After a full year of software development, from June 2011 to March 2012, making the professional release of PLAST from its reseach prototype, we conducted the following benchmark.
PLAST has been compared to BLAST and SSearch to evaluate speedup and data quality produced by the new algorithm. Since we used SSearch in this test, we chose reduced data sets to take into account long running times.
PLASTp benchmark compared the first 2327 proteins from the black cottonwood Populus trichocarpa proteome against the first 2.9 million sequences from the NCBI RefSeq databank. All computations were conducted on an Apple MacPro computer.
Software
PLAST: release 2.2.0
BLAST: release 2.2.26+ from NCBI
SSearch: release 36 from University of Virginia
Datasets
Data sets retrieved on April 25th, 2012:
- Query databank: Populus trichocarpa, Fasta file Ptrichocarpa_156_peptide.fa.gz from ftp://ftp.jgi-psf.org/pub/JGI_data/phytozome/v7.0/Ptrichocarpa/annotation/.

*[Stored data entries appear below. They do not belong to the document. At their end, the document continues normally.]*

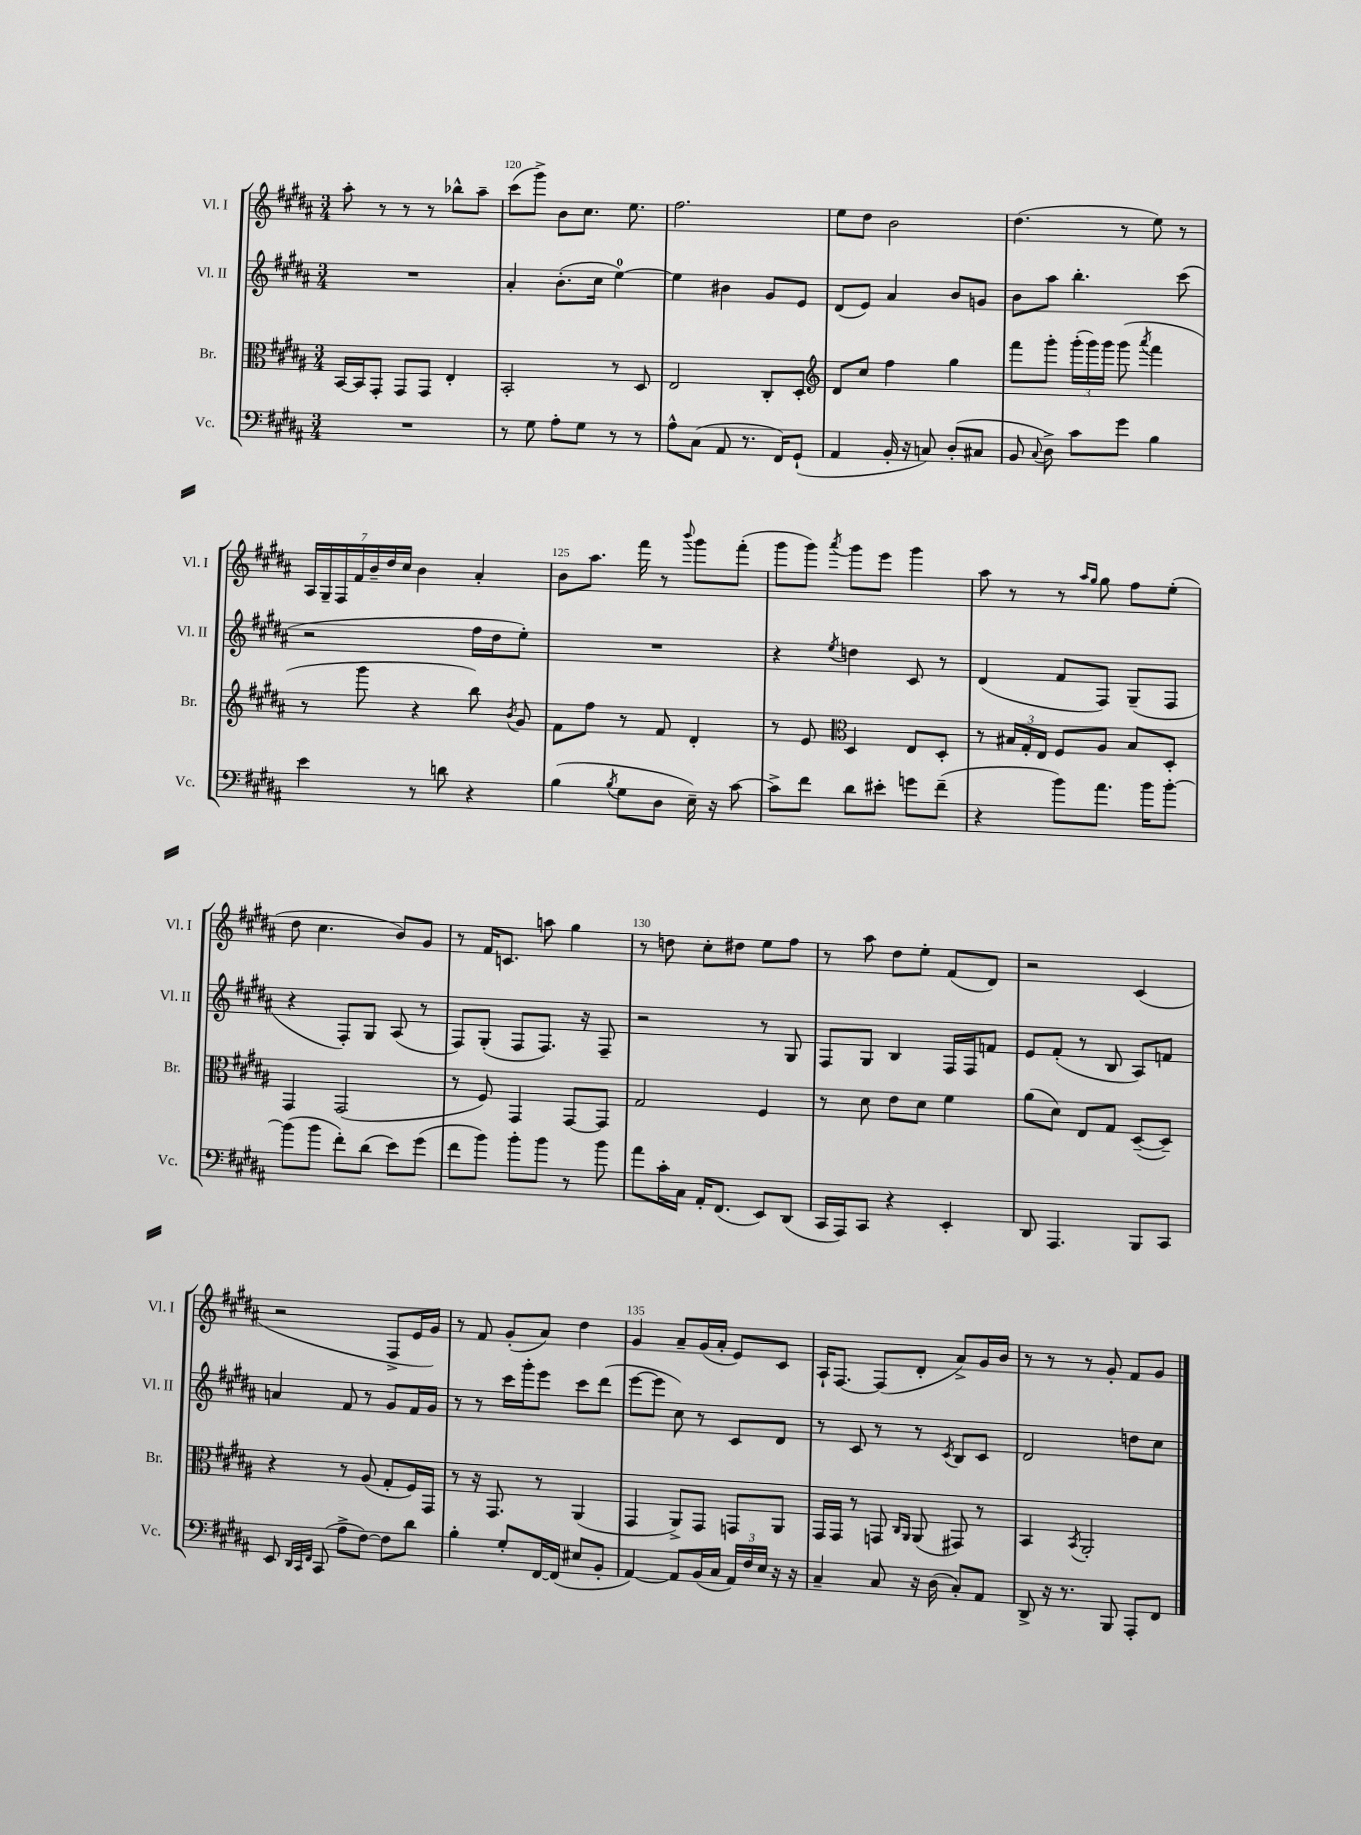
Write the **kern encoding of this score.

**kern	**kern	**kern	**kern
*part4	*part3	*part2	*part1
*staff4	*staff3	*staff2	*staff1
*I"Vc.	*I"Br.	*I"Vl. II	*I"Vl. I
*I'Vc.	*I'Br.	*I'Vl. II	*I'Vl. I
*clefF4	*clefC3	*clefG2	*clefG2
*k[f#c#g#d#a#]	*k[f#c#g#d#a#]	*k[f#c#g#d#a#]	*k[f#c#g#d#a#]
*M3/4	*M3/4	*M3/4	*M3/4
=119	=119	=119	=119
2.r	[16BB/LL	2.r	8aa#'\
.	16BB/J]	.	.
.	8GG#'/J	.	8r
.	8GG#/L	.	8r
.	8GG#/J	.	8r
.	4E'/	.	8bb-X^^\L
.	.	.	8aa#~\J
=120	=120	=120	=120
8r	2BB'/	4a#'/	(8ccc#\L
8G#\	.	.	8ggg#^\J)
8A#'\L	.	(8.b'\L	8b\L
8G#\J	.	.	8.cc#\J
.	.	16cc#\Jk	.
8r	8r	[4ee\)	.
.	.	.	8.ee\
8r	8D#/	.	.
=121	=121	=121	=121
8A#^^\L	2E/	4ee\]	2.ff#\
(8C#\J	.	.	.
8AA#/	.	4b#X\	.
8.r	.	.	.
.	8C#'/L	8g#/L	.
16FF#/KL)	.	.	.
(8GG#`/J	8D#'/J	8e/J	.
=122	=122	=122	=122
*	*clefG2	*	*
4AA#/	8d#/L	(8d#/L	8ee\L
.	8cc#/J	8e/J)	8dd#\J
16BB'/	4ff#\	4a#/	2b\
16r	.	.	.
8Cn/)	.	.	.
(8D#'/L	4gg#\	8b/L	.
8C#X/J	.	8gn/J	.
=123	=123	=123	=123
8BB/	8fff#\L	8b\L	(4.dd#\
8qqC#/	.	.	.
8D#^\)	8ggg#'\J	8aa#\J	.
8c#\L	(24ggg#'\LL	4.bb'\	.
.	24ggg#\)	.	.
.	24ggg#\JJ	.	.
8g#\J	(8ggg#\	.	8r
.	8qaaa#/	.	.
4B\	4fff#\	.	8ee\)
.	.	(8ccc#\	8r
!!LO:LB:g=z
=124	=124	=124	=124
4e\	8r	2r	28A#/LL
.	.	.	28G#~/
.	.	.	28F#/
.	.	.	28f#/
.	8ggg#\	.	.
.	.	.	28b~/
.	.	.	28dd#/
.	.	.	28cc#/JJ
8r	4r	.	4b\
8dn\	.	.	.
4r	8bb\)	16ff#\LL	4a#'/
.	.	16dd#\J	.
.	8qb/	.	.
.	8g#/	8ee'\J)	.
=125	=125	=125	=125
(4B\	8f#\L	2.r	8b\L
.	8ff#\J	.	8.aa#\J
8qB/	.	.	.
8G#\L	8r	.	.
.	.	.	16fff#\
8D#\J	8f#/	.	8r
.	.	.	8qqbbb/
16E~\)	4d#'/	.	8ggg#\L
16r	.	.	.
[8c#\	.	.	(8fff#'\J
=126	=126	=126	=126
8c#^\L]	8r	4r	8ggg#\L
8f#\J	8e/	.	8ggg#\J)
*	*clefC3	*	*
.	.	8qee/	8qaaa#/
8d#\L	4D#/	4ddn\	8ggg#\L
8e#X'\J	.	.	8eee\J
8gn\L	8E/L	8c#/	4ggg#\
(8f#~\J	8D#'/J	8r	.
=127	=127	=127	=127
4r	8r	(4d#/	8aa#\
.	24B#X/LL	.	8r
.	24G#'/	.	.
.	24E/JJ	.	.
8b\L)	8F#/L	8f#/L	8r
.	.	.	16qqaa#/LL
.	.	.	16qqgg#/JJ
8.a#\J	8A#/J	8F#/J)	8gg#\
.	8B#/L	(8G#~/L	8ff#\L
16b\KL	.	.	.
[8b'\J	8D#'/J	8F#/J	(8ee'\J
!!LO:LB:g=z
=128	=128	=128	=128
(8b\L]	4GG#/	4r	8dd#\
8b\J	.	.	4.cc#\
8f#'\L)	(2GG#/	8F#'/L)	.
(8d#\J	.	8G#/J	.
8e\L)	.	(8A#/	8b/L)
(8g#\J	.	8r	8g#/J
=129	=129	=129	=129
8f#\L	8r	8F#/L)	8r
8b\J)	8F#/)	(8G#'/J	16f#/KL
.	.	.	8.cn/J
8b'\L	4GG#/	8F#/L	.
8b\J	.	8.F#/J)	8aan\
8r	[8GG#/L	.	4gg#\
.	.	16r	.
8b\	8GG#/J]	8F#~/	.
=130	=130	=130	=130
8a#\L	2G#/	2r	8r
16c#'\L	.	.	8ddn\
16C#\JJ	.	.	.
16AA#'/KL	.	.	8cc#'\L
(8.FF#/J	.	.	.
.	.	.	8dd#X\J
8EE/L)	4F#/	8r	8ee\L
(8DD#/J	.	8G#/	8ff#\J
=131	=131	=131	=131
16CC#/LL	8r	8F#/L	8r
16AAA#/J)	.	.	.
8CC#/J	8d#\	8G#/J	8aa#\
4r	8e\L	4B/	8dd#\L
.	8d#\J	.	8ee'\J
4EE'/	4f#\	16F#/LL	(8f#/L
.	.	16F#/J	.
.	.	8fn/J	8d#/J)
=132	=132	=132	=132
8DD#/	(8a#\L	8e/L	2r
4.AAA#/	8d#\J)	(8f#'/J	.
.	8E/L	8r	.
.	8G#/J	8B/	.
8BBB/L	([8D#~/L	8A#/L)	(4c#/
8CC#/J	8D#~/J])	8fn/J	.
!!LO:LB:g=z
=133	=133	=133	=133
8EE/	4r	4an/	2r
32qqDD#/LLL	.	.	.
32qqCC#/	.	.	.
32qqFF#/JJJ	.	.	.
(8CC#/	.	.	.
8A#^\L	8r	8f#/	.
[8F#\J)	(8A#/	8r	.
8F#\L]	8G#'/L	8g#/L	8F#^/L
8d#\J	16F#/L)	16f#/L	16e/L
.	16GG#/JJ	16g#/JJ	16g#/JJ)
=134	=134	=134	=134
4B'\	8r	8r	8r
.	16r	8r	8f#/
.	8.GG#/	.	.
8G#'/L	.	16ccc#\LL	(8g#'/L
.	.	16ggg#'\J	.
[16FF#/L	8r	8eee\J	8a#/J)
(16FF#/JJ]	.	.	.
8E#X/L	(4AA#/	8ccc#\L	4dd#\
8BB'/J	.	(8ddd#\J	.
=135	=135	=135	=135
[4AA#/)	4GG#/	[8eee\L	4g#/
.	.	8eee\J]	.
8AA#/L]	8AA#^/L)	8cc#\)	8a#~/L
(16BB/L	8GG#/J	8r	(16g#/L
16C#/JJ	.	.	16a#'/JJ
24AA#/LL)	8GGn/L	8c#/L	8e/L)
24F#/	.	.	.
24E/JJ	.	.	.
16r	8AA#/J	8d#/J	8c#/J
16r	.	.	.
=136	=136	=136	=136
4C#~/	16GG#/LL	8r	16A#`/KL
.	16GG#/JJ	.	[8.F#/J
.	8r	8c#/	.
8C#/	8GGn/	8r	(8F#/L]
.	16qqC#/LL	.	.
.	16qqAA#/JJ	.	.
16r	(8AA#/	8r	8d#'/J
(16D#\	.	.	.
.	.	8qc#/	.
8C#'/L)	8GG#X/)	8B/L	8a#^/L)
8AA#/J	8r	8c#/J	16g#/L
.	.	.	16b/JJ
=137	=137	=137	=137
8DD#^/	4BB/	2d#/	8r
16r	.	.	8r
8.r	.	.	.
.	8qBB/	.	.
.	2AA#'/	.	8r
8BBB/	.	.	8g#'/
8AAA#'/L	.	8ddn\L	8f#/L
8FF#/J	.	8cc#\J	8g#/J
==	==	==	==
*-	*-	*-	*-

- Subject databank: NCBI RefSeq pre-formatted databank, volume 00. File refseq_protein.00.tar.gz from ftp://ftp.ncbi.nih.gov/blast/db/ were processed through blastdbcmd tool to extract the Fasta file.
Computer
All tests were conducted on an Apple MacPro computer running OSX-Lion (10.7.3) on two 2.66GHz 6-Core Intel Xeon “Westmere” processors, 32 Gb RAM and 1 Tb HDD.
Results
Accuracy vs. SSearch | Running time (s) | |||||
---|---|---|---|---|---|---|
(%)
|
Cores: | 1 | 4 | 8 | 12 | |
BLASTp |
74.4
|
37,762 | 10,253 | 6,229 | 4,891 | |
PLASTp |
74.7
|
1,302 | 394 | 262 | 214 | |
speedup(*) | 29x | 96x | 144x | 176x |
Comments
- Softwares were configured using an increasing number of cores for computation, a BLOSUM62 matrix, an E-Value threshold set to 1e-3 and results were produced in tabular formatted files to enable comparison of data between BLAST, PLAST and SSearch.
- Accuray was evaluated by computing the fraction (%) of sequence alignments produced by each algorithm that are also found by a reference algorithm: SSearch. Results from BLAST and PLAST were compared with SSearch as follows: for each query sequence, we checked equality between hit sequence IDs and sequence alignment locations.
- It is worth noting that PLAST is faster than BLAST even on a single computing core.
- (*) speedup of PLAST over BLAST running on a single computing core.